Page excerpt:

╭──

MIT PhD student Jana Saadi Studies How Humans Interact with AI-Powered Design Programs

Design Fellows

The MAD Fellow investigates the interplay between human creativity and AI within generative design tools. Her research indicates that the combination of human ingenuity and AI produces an entirely new way of thinking about design, emphasizing the enduring importance of human input in driving innovation and ethical practices.

By Denise Brehm

Oct 10, 2023

Generative design tools — computer modeling software boosted by artificial intelligence — are becoming widely used in aerospace, architecture, automotive and other industries where design is as much about the physics of a product’s behavior as it is about the aesthetics. While these tools have the potential to greatly enhance the speed, quality and complexity of the design of products, the process of how human designers interact with such programs hasn’t been documented until recently.

╰──

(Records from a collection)

╭──

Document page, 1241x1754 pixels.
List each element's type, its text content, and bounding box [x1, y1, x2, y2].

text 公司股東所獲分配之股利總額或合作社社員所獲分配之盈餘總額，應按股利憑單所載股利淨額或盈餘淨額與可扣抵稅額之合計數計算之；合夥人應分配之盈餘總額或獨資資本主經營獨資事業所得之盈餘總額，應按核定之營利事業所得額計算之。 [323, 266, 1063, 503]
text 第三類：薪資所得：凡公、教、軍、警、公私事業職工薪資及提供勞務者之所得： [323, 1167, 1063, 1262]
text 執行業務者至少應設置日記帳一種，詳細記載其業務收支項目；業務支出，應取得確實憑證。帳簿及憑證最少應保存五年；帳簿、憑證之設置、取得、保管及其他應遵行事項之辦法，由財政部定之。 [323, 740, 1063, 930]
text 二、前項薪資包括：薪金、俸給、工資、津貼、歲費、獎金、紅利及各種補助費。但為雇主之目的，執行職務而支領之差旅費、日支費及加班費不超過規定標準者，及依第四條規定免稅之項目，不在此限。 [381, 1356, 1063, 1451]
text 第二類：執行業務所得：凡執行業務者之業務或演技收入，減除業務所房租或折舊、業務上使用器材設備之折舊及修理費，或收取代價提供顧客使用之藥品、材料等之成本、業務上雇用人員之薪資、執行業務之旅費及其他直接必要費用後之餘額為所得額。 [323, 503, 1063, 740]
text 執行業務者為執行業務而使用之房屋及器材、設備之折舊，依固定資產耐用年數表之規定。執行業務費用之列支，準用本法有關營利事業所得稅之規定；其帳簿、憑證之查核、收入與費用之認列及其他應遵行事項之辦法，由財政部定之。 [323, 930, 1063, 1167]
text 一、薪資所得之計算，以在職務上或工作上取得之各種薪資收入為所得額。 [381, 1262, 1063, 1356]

╰──

What you will do:
a - Decide whether each statement agrees with the Jana Saadi article, answering yes or no and quoting the deciding words from the article: (i) The article was written by Denise Brehm. (ii) Generative design tools are used only in architecture. (iii) How human designers interact with generative design programs has been documented for decades.
b - Set down the passage of the Jana Saadi article starting with "Design Fellows" and going on through "and ethical practices.", reproducing it word for word.
c - According to the Jana Saadi article, what are generative design tools?

The replies:
a -
(i) Yes: "By Denise Brehm"
(ii) No: "are becoming widely used in aerospace, architecture, automotive and other industries"
(iii) No: "the process of how human designers interact with such programs hasn’t been documented until recently"

b -
Design Fellows

The MAD Fellow investigates the interplay between human creativity and AI within generative design tools. Her research indicates that the combination of human ingenuity and AI produces an entirely new way of thinking about design, emphasizing the enduring importance of human input in driving innovation and ethical practices.

c - Computer modeling software boosted by artificial intelligence.